Buscó en su mochila y sacó el portátil de Dédalo. En cuanto lo encendió, el símbolo de la delta azul fulguró en la tapa. Abrió unos archivos y empezó a leer.

—Aquí está —dijo—. ¡Dioses, tenemos por delante un montón de trabajo!

—¿Alguno de los inventos de Dédalo?

—Un montón de inventos… de los peligrosos. Si mi madre quiere que utilice este plan, debe de creer que las cosas van muy mal. —Me echó una mirada—. ¿Y qué me dices del mensaje que te ha enviado: «Acuérdate de los ríos»? ¿Qué significa?

Negué con la cabeza. Como de costumbre, no tenía ni idea de lo que me estaban diciendo los dioses. ¿Qué ríos se suponía que debía recordar? ¿El Estigio? ¿El Misisipi?

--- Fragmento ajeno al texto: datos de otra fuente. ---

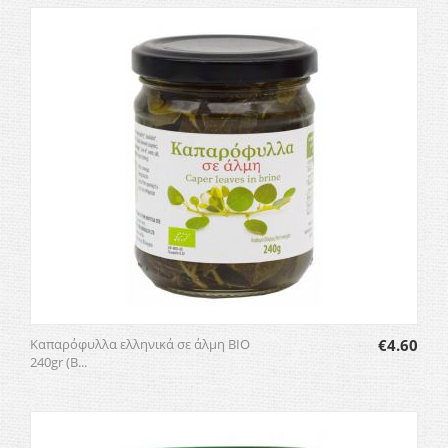
Καπαρόφυλλα ελληνικά σε άλμη ΒΙΟ
€
4.60
240gr (Β...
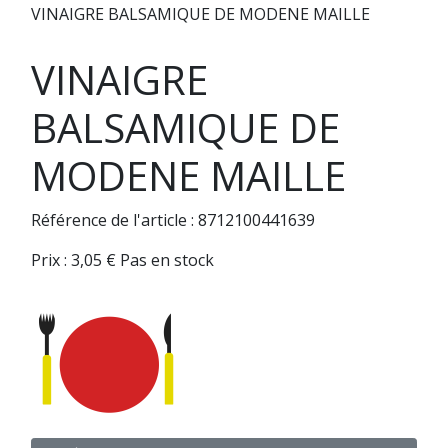
VINAIGRE BALSAMIQUE DE MODENE MAILLE
VINAIGRE
BALSAMIQUE DE
MODENE MAILLE
Référence de l'article : 8712100441639
Prix :
3,05
€
Pas en stock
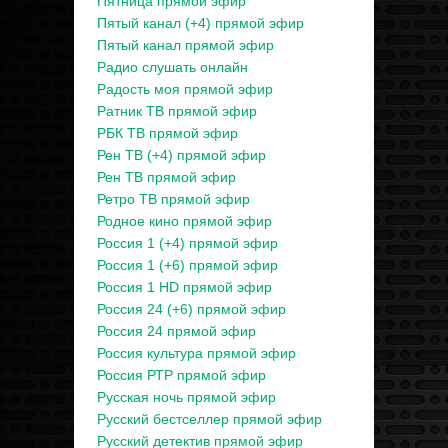
Пятница прямой эфир
Пятый канал (+4) прямой эфир
Пятый канал прямой эфир
Радио слушать онлайн
Радость моя прямой эфир
Ратник ТВ прямой эфир
РБК ТВ прямой эфир
Рен ТВ (+4) прямой эфир
Рен ТВ прямой эфир
Ретро ТВ прямой эфир
Родное кино прямой эфир
Россия 1 (+4) прямой эфир
Россия 1 (+6) прямой эфир
Россия 1 HD прямой эфир
Россия 24 (+6) прямой эфир
Россия 24 прямой эфир
Россия культура прямой эфир
Россия РТР прямой эфир
Русская ночь прямой эфир
Русский бестселлер прямой эфир
Русский детектив прямой эфир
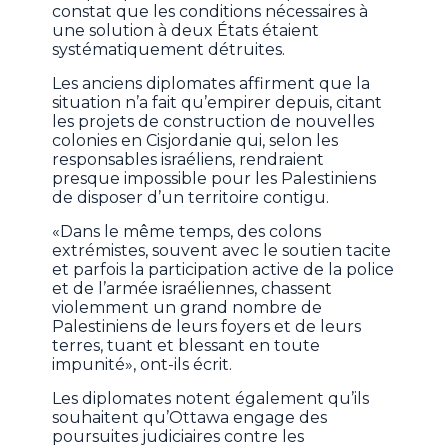
constat que les conditions nécessaires à
une solution à deux États étaient
systématiquement détruites.
Les anciens diplomates affirment que la
situation n’a fait qu’empirer depuis, citant
les projets de construction de nouvelles
colonies en Cisjordanie qui, selon les
responsables israéliens, rendraient
presque impossible pour les Palestiniens
de disposer d’un territoire contigu.
«Dans le même temps, des colons
extrémistes, souvent avec le soutien tacite
et parfois la participation active de la police
et de l’armée israéliennes, chassent
violemment un grand nombre de
Palestiniens de leurs foyers et de leurs
terres, tuant et blessant en toute
impunité», ont-ils écrit.
Les diplomates notent également qu’ils
souhaitent qu’Ottawa engage des
poursuites judiciaires contre les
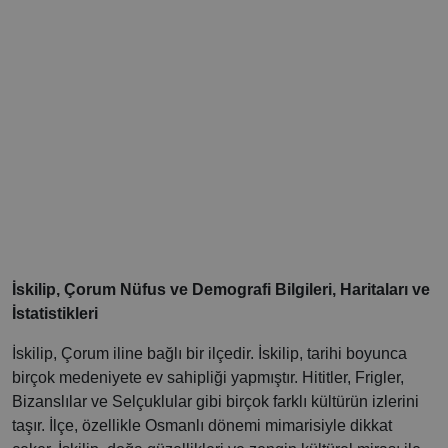
İskilip, Çorum Nüfus ve Demografi Bilgileri, Haritaları ve
İstatistikleri
İskilip, Çorum iline bağlı bir ilçedir. İskilip, tarihi boyunca
birçok medeniyete ev sahipliği yapmıştır. Hititler, Frigler,
Bizanslılar ve Selçuklular gibi birçok farklı kültürün izlerini
taşır. İlçe, özellikle Osmanlı dönemi mimarisiyle dikkat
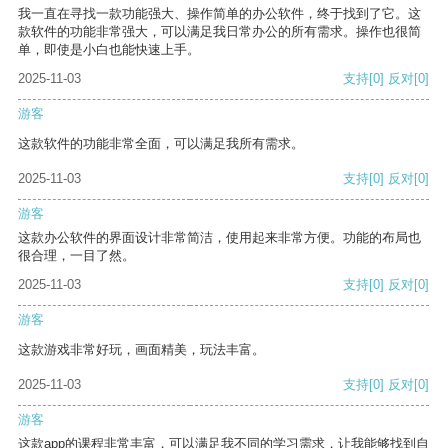
我一直在寻找一款功能强大、操作简单的办公软件，终于找到了它。这
款软件的功能非常强大，可以满足我日常办公的所有需求。操作也很简
单，即使是小白也能快速上手。
2025-11-03
支持
[0]
反对
[0]
游客
这款软件的功能非常全面，可以满足我所有需求。
2025-11-03
支持
[0]
反对
[0]
游客
这款办公软件的界面设计非常简洁，使用起来非常方便。功能的布局也
很合理，一目了然。
2025-11-03
支持
[0]
反对
[0]
游客
这款游戏非常好玩，画面精美，玩法丰富。
2025-11-03
支持
[0]
反对
[0]
游客
这款app的课程非常丰富，可以满足我不同的学习需求，让我能够找到自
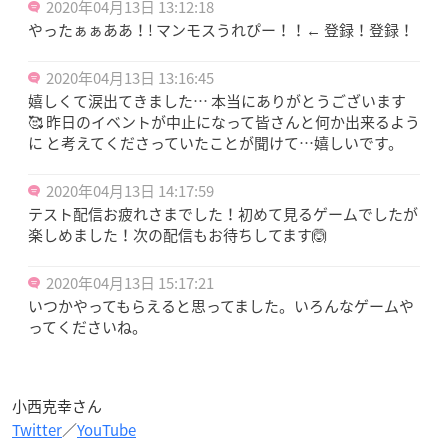
2020年04月13日 13:12:18
やったぁぁああ！! マンモスうれぴー！！← 登録！登録！
2020年04月13日 13:16:45
嬉しくて涙出てきました… 本当にありがとうございます
🥰 昨日のイベントが中止になって皆さんと何か出来るよう
に と考えてくださっていたことが聞けて…嬉しいです。
2020年04月13日 14:17:59
テスト配信お疲れさまでした！初めて見るゲームでしたが
楽しめました！次の配信もお待ちしてます🙆
2020年04月13日 15:17:21
いつかやってもらえると思ってました。いろんなゲームや
ってくださいね。
小西克幸さん
Twitter
／
YouTube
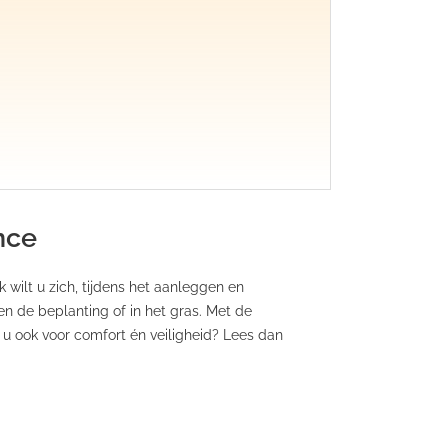
nce
 wilt u zich, tijdens het aanleggen en
 de beplanting of in het gras. Met de
u ook voor comfort én veiligheid? Lees dan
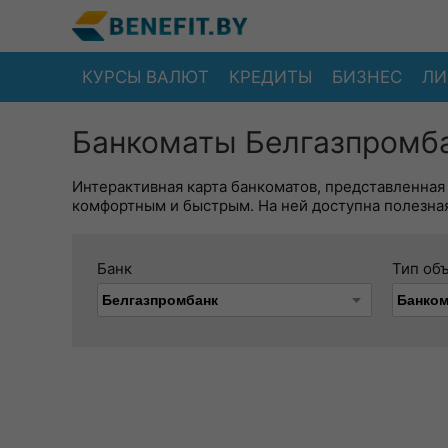
КУРСЫ ВАЛЮТ
КРЕДИТЫ
БИЗНЕС
ЛИ
Банкоматы Белгазпромба
Интерактивная карта банкоматов, представленная
комфортным и быстрым. На ней доступна полезная
Банк
Тип об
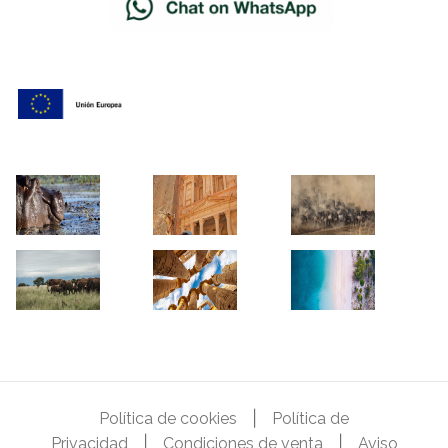
|
Política de cookies
Política de
|
|
Privacidad
Condiciones de venta
Aviso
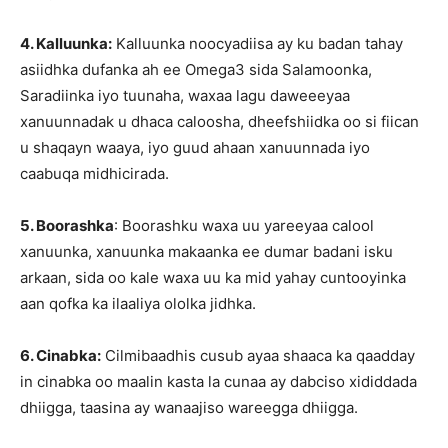
4. Kalluunka:
Kalluunka noocyadiisa ay ku badan tahay
asiidhka dufanka ah ee Omega3 sida Salamoonka,
Saradiinka iyo tuunaha, waxaa lagu daweeeyaa
xanuunnadak u dhaca caloosha, dheefshiidka oo si fiican
u shaqayn waaya, iyo guud ahaan xanuunnada iyo
caabuqa midhicirada.
5. Boorashka
: Boorashku waxa uu yareeyaa calool
xanuunka, xanuunka makaanka ee dumar badani isku
arkaan, sida oo kale waxa uu ka mid yahay cuntooyinka
aan qofka ka ilaaliya ololka jidhka.
6. Cinabka:
Cilmibaadhis cusub ayaa shaaca ka qaadday
in cinabka oo maalin kasta la cunaa ay dabciso xididdada
dhiigga, taasina ay wanaajiso wareegga dhiigga.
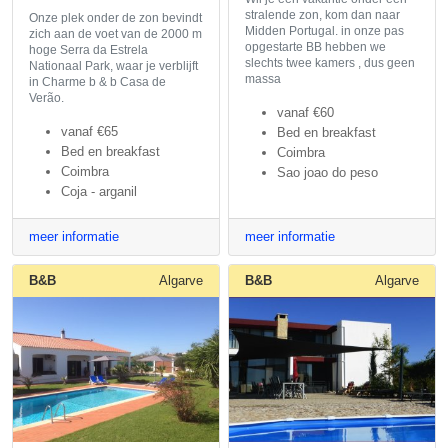
stralende zon, kom dan naar
Onze plek onder de zon bevindt
Midden Portugal. in onze pas
zich aan de voet van de 2000 m
opgestarte BB hebben we
hoge Serra da Estrela
slechts twee kamers , dus geen
Nationaal Park, waar je verblijft
massa
in Charme b & b Casa de
Verão.
vanaf
€60
vanaf
€65
Bed en breakfast
Bed en breakfast
Coimbra
Coimbra
Sao joao do peso
Coja - arganil
meer informatie
meer informatie
B&B
Algarve
B&B
Algarve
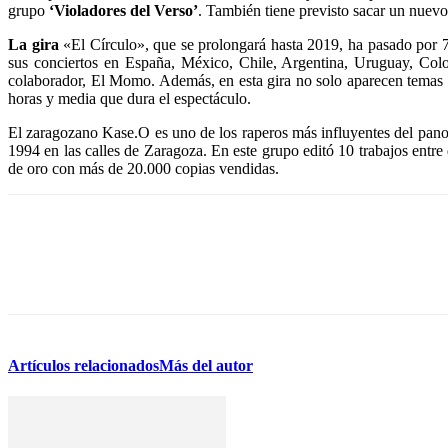
grupo
‘Violadores del Verso’
. También tiene previsto sacar un nuevo 
La gira
«El Círculo», que se prolongará hasta 2019, ha pasado por 7
sus conciertos en España, México, Chile, Argentina, Uruguay, Colo
colaborador, El Momo. Además, en esta gira no solo aparecen temas de
horas y media que dura el espectáculo.
El zaragozano Kase.O es uno de los raperos más influyentes del pano
1994 en las calles de Zaragoza. En este grupo editó 10 trabajos entr
de oro con más de 20.000 copias vendidas.
Artículos relacionados
Más del autor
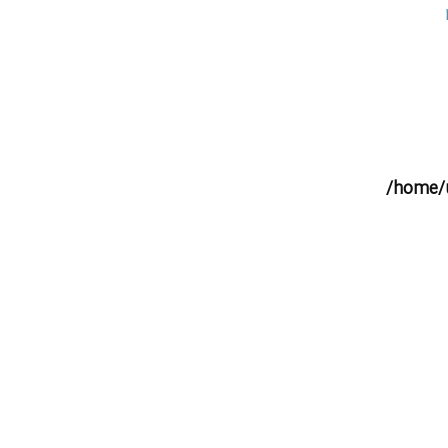
/home/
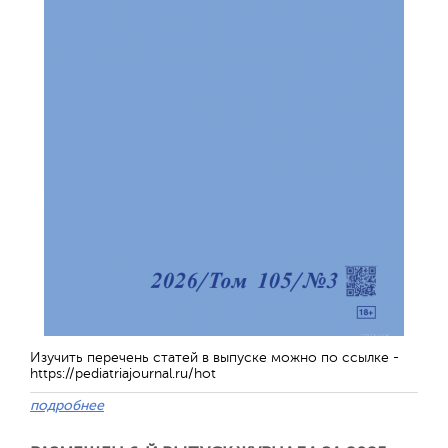
Обратная с
Изучить перечень статей в выпуске можно по ссылке -
https://pediatriajournal.ru/hot
подробнее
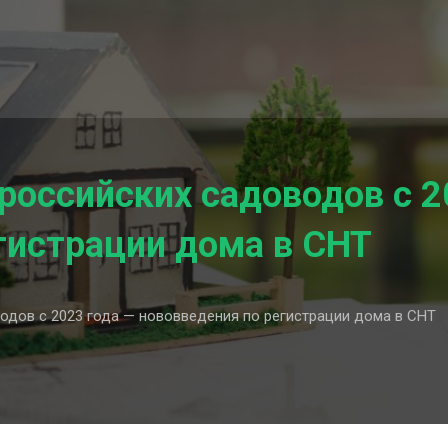
российских садоводов с 2
гистрации дома в СНТ
одов с 2023 года — нововведения по регистрации дома в СНТ
я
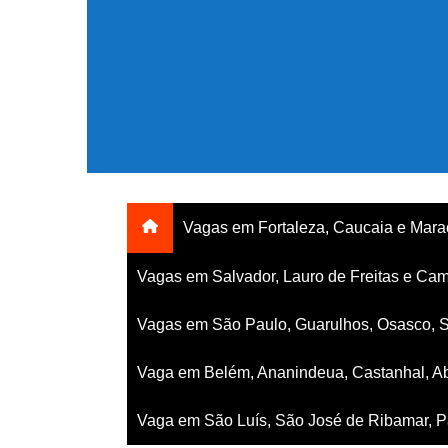
Ir
para
o
conteúdo
Vagas em Fortaleza, Caucaia e Mar
Vagas em Salvador, Lauro de Freitas e Cam
Vagas em São Paulo, Guarulhos, Osasco, 
Vaga em Belém, Ananindeua, Castanhal, Ab
Vaga em São Luís, São José de Ribamar, Pa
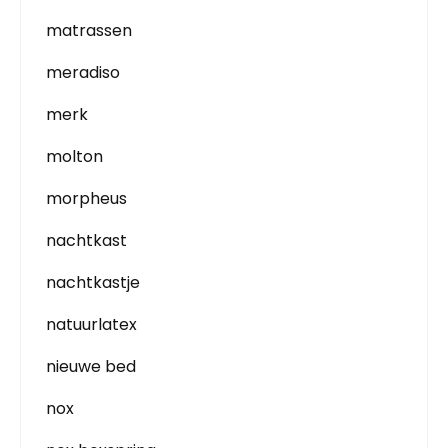
matrassen
meradiso
merk
molton
morpheus
nachtkast
nachtkastje
natuurlatex
nieuwe bed
nox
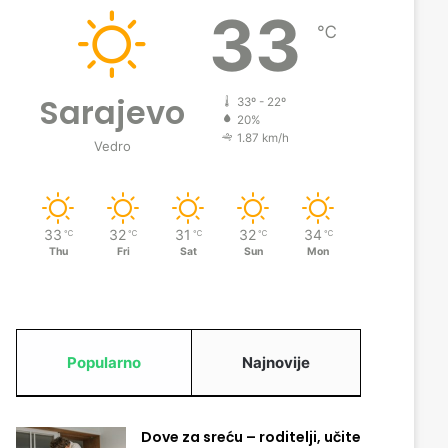
33
℃
Sarajevo
33º - 22º
20%
1.87 km/h
Vedro
33
32
31
32
34
℃
℃
℃
℃
℃
Thu
Fri
Sat
Sun
Mon
Popularno
Najnovije
Dove za sreću – roditelji, učite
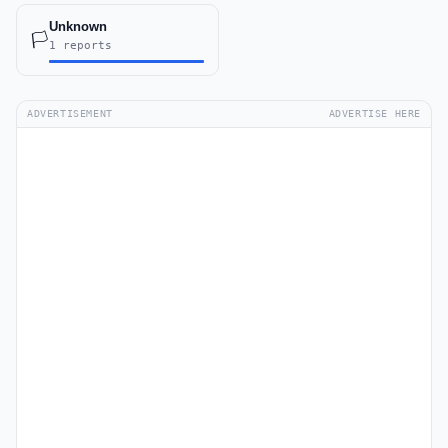
Unknown
🏳️
1 reports
ADVERTISEMENT
ADVERTISE HERE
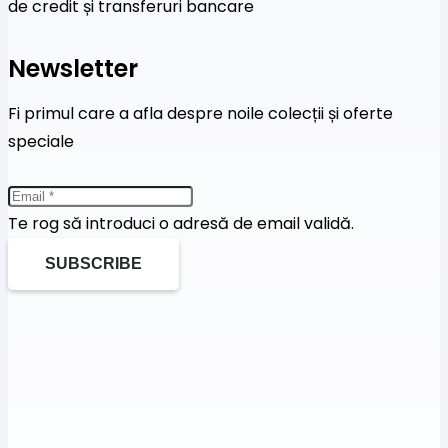
de credit și transferuri bancare
Newsletter
Fi primul care a afla despre noile colecții și oferte
speciale
Te rog să introduci o adresă de email validă.
SUBSCRIBE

Entonces los Stoll entraron corriendo en la sala del trono.

—Tenéis que ver esto —dijo Connor—. Deprisa.

* * *

Las luces azules del cielo se habían extinguido, así que al principio no entendí cuál era el problema.

Los demás se habían reunido en un pequeño parque situado al borde de la montaña. Estaban agolpados en la barandilla y observaban Manhattan a sus pies. Había binoculares para turistas con los que contemplar la ciudad depositando un dracma de oro, y los campistas se habían adueñado de ellos.

Miré hacia abajo. Desde allí, lo veía casi todo: el río Este y el Hudson, recortando la silueta de Manhattan; la cuadrícula de calles, las luces de los rascacielos, el trecho oscuro de Central Park hacia el norte. Parecía todo normal, salvo por un detalle… Lo sentí en la piel antes de comprender lo que era.

—No oigo… nada —dijo Annabeth.

Ése era el problema.

Incluso desde aquella altura, debería haber oído los ruidos de la ciudad: millones de personas trajinando de aquí para allá, miles de coches y máquinas, en fin, el zumbido de una gran metrópolis. Ni siquiera eres consciente de él cuando vives en Nueva York, pero está siempre presente. Incluso en mitad de la noche. Nueva York nunca permanece en silencio.

Pero ahora sí. Completamente.

Era como si tu mejor amigo hubiera caído muerto de repente.

—Pero ¿qué le han hecho? —Me salió una voz tensa y furiosa—. ¿Qué le han hecho a mi ciudad?

Aparté a Michael Yew de unos binoculares y eché un vistazo.

El tráfico se había detenido en las calles. Los peatones estaban tendidos en las aceras o acurrucados en los portales. No se veían signos de violencia: ningún destrozo ni nada parecido. Era como si todos los habitantes de Nueva York hubieran decidido dejar sus asuntos para desmayarse.

—¿Están muertos? —preguntó Silena, patidifusa.

Sentí una opresión repentina en el estómago. Un verso de la profecía resonó en mis oídos: «Y en un sueño sin fin el mundo verá». Recordé el encuentro de Grover con el dios Morfeo en Central Park. «Tienes suerte de que esté ahorrando energía para el número principal».

—Muertos no —respondí—. Morfeo ha puesto a toda la isla de Manhattan a dormir. La invasión acaba de empezar.